PROBLEM - What the response needs is every record, repeated verbatim, and no images.

DATA EXCERPTS -
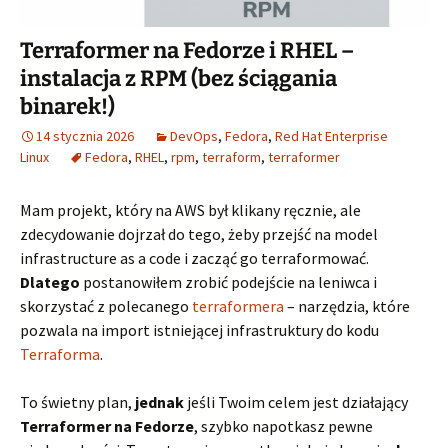
Terraformer na Fedorze i RHEL –
instalacja z RPM (bez ściągania
binarek!)
14 stycznia 2026
DevOps
,
Fedora
,
Red Hat Enterprise
Linux
Fedora
,
RHEL
,
rpm
,
terraform
,
terraformer
Mam projekt, który na AWS był klikany ręcznie, ale
zdecydowanie dojrzał do tego, żeby przejść na model
infrastructure as a code i zacząć go terraformować.
Dlatego
postanowiłem zrobić podejście na leniwca i
skorzystać z polecanego
terraformera
– narzędzia, które
pozwala na import istniejącej infrastruktury do kodu
Terraforma
.
To świetny plan,
jednak
jeśli Twoim celem jest działający
Terraformer na Fedorze
, szybko napotkasz pewne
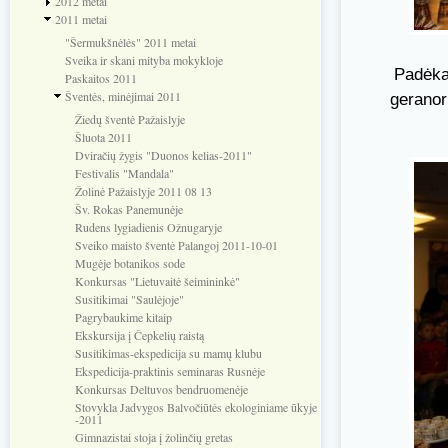
2012 metai
2011 metai
"Šermukšnėlės" 2011 metai
Sveika ir skani mityba mokykloje
Padėka 
Paskaitos 2011
Šventės, minėjimai 2011
geranor
Žiedų šventė Pažaislyje
Šluota 2011
Dviračių žygis "Duonos kelias-2011"
Festivalis "Mandala"
Žolinė Pažaislyje 2011 08 13
Šv. Rokas Panemunėje
Rudens lygiadienis Ožnugaryje
Sveiko maisto šventė Palangoj 2011-10-01
Mugėje botanikos sode
Konkursas "Lietuvaitė šeimininkė"
Susitikimai "Saulėjoje"
Pagrybaukime kitaip
Ekskursija į Čepkelių raistą
Susitikimas-ekspedicija su mamų klubu
Ekspedicija-praktinis seminaras Rusnėje
Konkursas Deltuvos bendruomenėje
Stovykla Jadvygos Balvočiūtės ekologiniame ūkyje
-2011
Gimnazistai stoja į žolinčių gretas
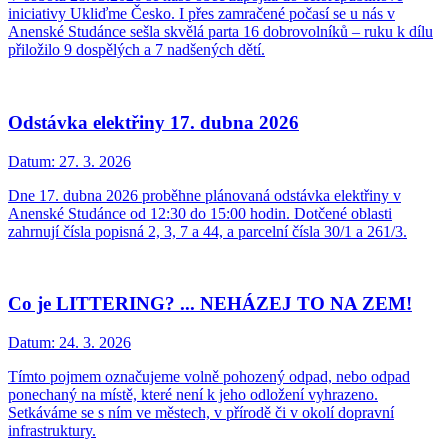
iniciativy Ukliďme Česko. I přes zamračené počasí se u nás v
Anenské Studánce sešla skvělá parta 16 dobrovolníků – ruku k dílu
přiložilo 9 dospělých a 7 nadšených dětí.
Odstávka elektřiny 17. dubna 2026
Datum:
27. 3. 2026
Dne 17. dubna 2026 proběhne plánovaná odstávka elektřiny v
Anenské Studánce od 12:30 do 15:00 hodin. Dotčené oblasti
zahrnují čísla popisná 2, 3, 7 a 44, a parcelní čísla 30/1 a 261/3.
Co je LITTERING? ... NEHÁZEJ TO NA ZEM!
Datum:
24. 3. 2026
Tímto pojmem označujeme volně pohozený odpad, nebo odpad
ponechaný na místě, které není k jeho odložení vyhrazeno.
Setkáváme se s ním ve městech, v přírodě či v okolí dopravní
infrastruktury.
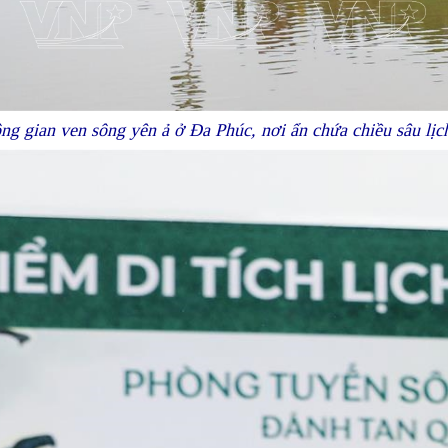
g gian ven sông yên ả ở Đa Phúc, nơi ẩn chứa chiều sâu lịc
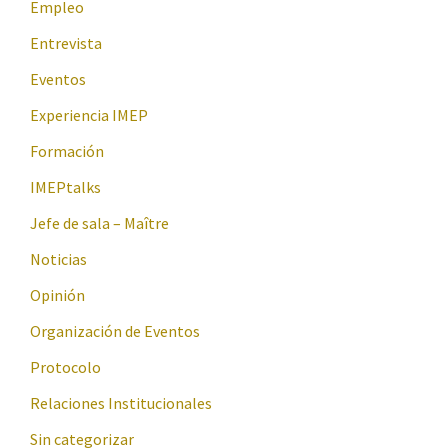
Empleo
Entrevista
Eventos
Experiencia IMEP
Formación
IMEPtalks
Jefe de sala – Maître
Noticias
Opinión
Organización de Eventos
Protocolo
Relaciones Institucionales
Sin categorizar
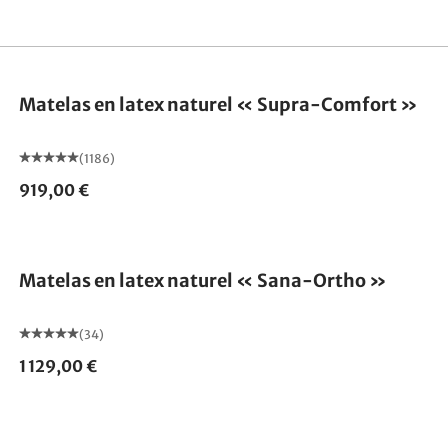
Fabriqué en Allemagne
Matelas en latex naturel « Supra-Comfort »
(1186)
919,00 €
Fabriqué en Allemagne
Matelas en latex naturel « Sana-Ortho »
(34)
1 129,00 €
Fabriqué en Allemagne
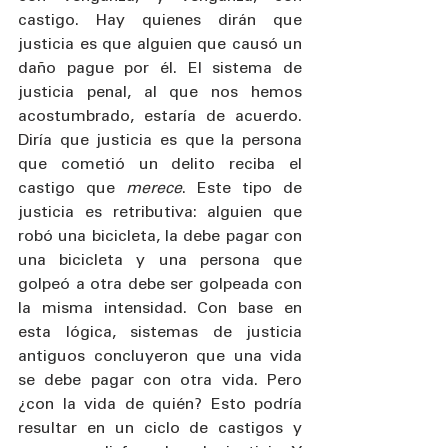
castigo. Hay quienes dirán que 
justicia es que alguien que causó un 
daño pague por él. El sistema de 
justicia penal, al que nos hemos 
acostumbrado, estaría de acuerdo. 
Diría que justicia es que la persona 
que cometió un delito reciba el 
castigo que 
merece
. Este tipo de 
justicia es retributiva: alguien que 
robó una bicicleta, la debe pagar con 
una bicicleta y una persona que 
golpeó a otra debe ser golpeada con 
la misma intensidad. Con base en 
esta lógica, sistemas de justicia 
antiguos concluyeron que una vida 
se debe pagar con otra vida. Pero 
¿con la vida de quién? Esto podría 
resultar en un ciclo de castigos y 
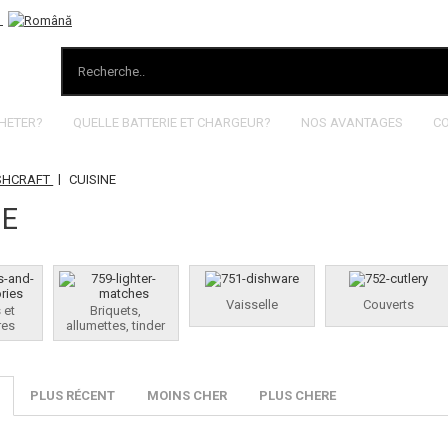
HETER?
QUELLE BATTERIE ET CHARGEUR?
NOS AVANTAGES
C
|
SHCRAFT
CUISINE
NE
Vaisselle
Couverts
 et
Briquets,
res
allumettes, tinder
PLUS RÉCENT
MOINS CHER
PLUS CHERE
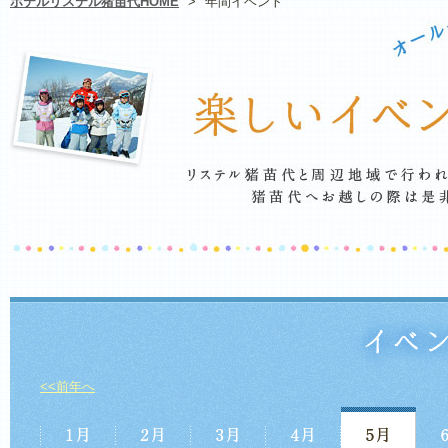
ホテルリステル猪苗代HOME
>
年間イベント
<<前年へ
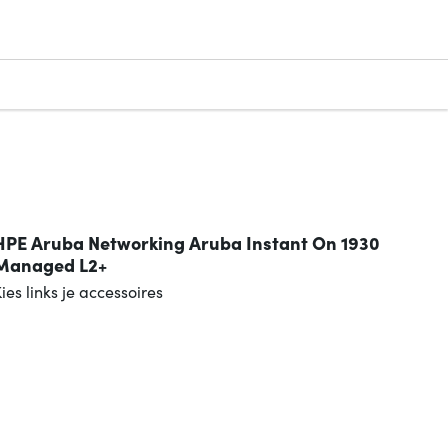
n
HPE Aruba Networking Aruba Instant On 1930
Managed L2+
ies links je accessoires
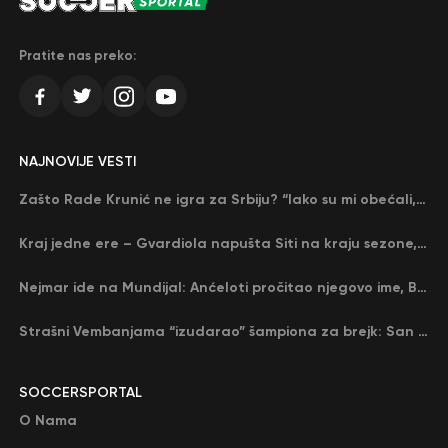
Pratite nas preko:
NAJNOVIJE VESTI
Zašto Rade Krunić ne igra za Srbiju? “Iako su mi obećali, niko me nije zvao…”
Kraj jedne ere – Gvardiola napušta Siti na kraju sezone, menja ga njegov nekadašnji rival
Nejmar ide na Mundijal: Anćeloti pročitao njegovo ime, Brazil u delirijumu (VIDEO)
Strašni Vembanjama “izudarao” šampiona za brejk: San Antonio poveo protiv Oklahome
SOCCERSPORTAL
O Nama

TASK RESPONSE -
Terraformer na Fedorze i RHEL –
instalacja z RPM (bez ściągania
binarek!)
14 stycznia 2026
DevOps
,
Fedora
,
Red Hat Enterprise
Linux
Fedora
,
RHEL
,
rpm
,
terraform
,
terraformer
Mam projekt, który na AWS był klikany ręcznie, ale
zdecydowanie dojrzał do tego, żeby przejść na model
infrastructure as a code i zacząć go terraformować.
Dlatego
postanowiłem zrobić podejście na leniwca i
skorzystać z polecanego
terraformera
– narzędzia, które
pozwala na import istniejącej infrastruktury do kodu
Terraforma
.
To świetny plan,
jednak
jeśli Twoim celem jest działający
Terraformer na Fedorze
, szybko napotkasz pewne
2012 metai
2011 metai
"Šermukšnėlės" 2011 metai
Sveika ir skani mityba mokykloje
Padėka 
Paskaitos 2011
Šventės, minėjimai 2011
geranor
Žiedų šventė Pažaislyje
Šluota 2011
Dviračių žygis "Duonos kelias-2011"
Festivalis "Mandala"
Žolinė Pažaislyje 2011 08 13
Šv. Rokas Panemunėje
Rudens lygiadienis Ožnugaryje
Sveiko maisto šventė Palangoj 2011-10-01
Mugėje botanikos sode
Konkursas "Lietuvaitė šeimininkė"
Susitikimai "Saulėjoje"
Pagrybaukime kitaip
Ekskursija į Čepkelių raistą
Susitikimas-ekspedicija su mamų klubu
Ekspedicija-praktinis seminaras Rusnėje
Konkursas Deltuvos bendruomenėje
Stovykla Jadvygos Balvočiūtės ekologiniame ūkyje
-2011
Gimnazistai stoja į žolinčių gretas
iniciativy Ukliďme Česko. I přes zamračené počasí se u nás v
Anenské Studánce sešla skvělá parta 16 dobrovolníků – ruku k dílu
přiložilo 9 dospělých a 7 nadšených dětí.
Odstávka elektřiny 17. dubna 2026
Datum:
27. 3. 2026
Dne 17. dubna 2026 proběhne plánovaná odstávka elektřiny v
Anenské Studánce od 12:30 do 15:00 hodin. Dotčené oblasti
zahrnují čísla popisná 2, 3, 7 a 44, a parcelní čísla 30/1 a 261/3.
Co je LITTERING? ... NEHÁZEJ TO NA ZEM!
Datum:
24. 3. 2026
Tímto pojmem označujeme volně pohozený odpad, nebo odpad
ponechaný na místě, které není k jeho odložení vyhrazeno.
Setkáváme se s ním ve městech, v přírodě či v okolí dopravní
infrastruktury.
g gian ven sông yên ả ở Đa Phúc, nơi ẩn chứa chiều sâu lịc
Empleo
Entrevista
Eventos
Experiencia IMEP
Formación
IMEPtalks
Jefe de sala – Maître
Noticias
Opinión
Organización de Eventos
Protocolo
Relaciones Institucionales
Sin categorizar
Fabriqué en Allemagne
Matelas en latex naturel « Supra-Comfort »
(1186)
919,00 €
Fabriqué en Allemagne
Matelas en latex naturel « Sana-Ortho »
(34)
1 129,00 €
Fabriqué en Allemagne
castigo. Hay quienes dirán que 
justicia es que alguien que causó un 
daño pague por él. El sistema de 
justicia penal, al que nos hemos 
acostumbrado, estaría de acuerdo. 
Diría que justicia es que la persona 
que cometió un delito reciba el 
castigo que 
merece
. Este tipo de 
justicia es retributiva: alguien que 
robó una bicicleta, la debe pagar con 
una bicicleta y una persona que 
golpeó a otra debe ser golpeada con 
la misma intensidad. Con base en 
esta lógica, sistemas de justicia 
antiguos concluyeron que una vida 
se debe pagar con otra vida. Pero 
¿con la vida de quién? Esto podría 
resultar en un ciclo de castigos y 
HETER?
QUELLE BATTERIE ET CHARGEUR?
NOS AVANTAGES
C
|
SHCRAFT
CUISINE
NE
Vaisselle
Couverts
 et
Briquets,
res
allumettes, tinder
PLUS RÉCENT
MOINS CHER
PLUS CHERE
ホテルリステル猪苗代HOME
>
年間イベント
<<前年へ
n
HPE Aruba Networking Aruba Instant On 1930
Managed L2+
ies links je accessoires
Pratite nas preko:
NAJNOVIJE VESTI
Zašto Rade Krunić ne igra za Srbiju? “Iako su mi obećali, niko me nije zvao…”
Kraj jedne ere – Gvardiola napušta Siti na kraju sezone, menja ga njegov nekadašnji rival
Nejmar ide na Mundijal: Anćeloti pročitao njegovo ime, Brazil u delirijumu (VIDEO)
Strašni Vembanjama “izudarao” šampiona za brejk: San Antonio poveo protiv Oklahome
SOCCERSPORTAL
O Nama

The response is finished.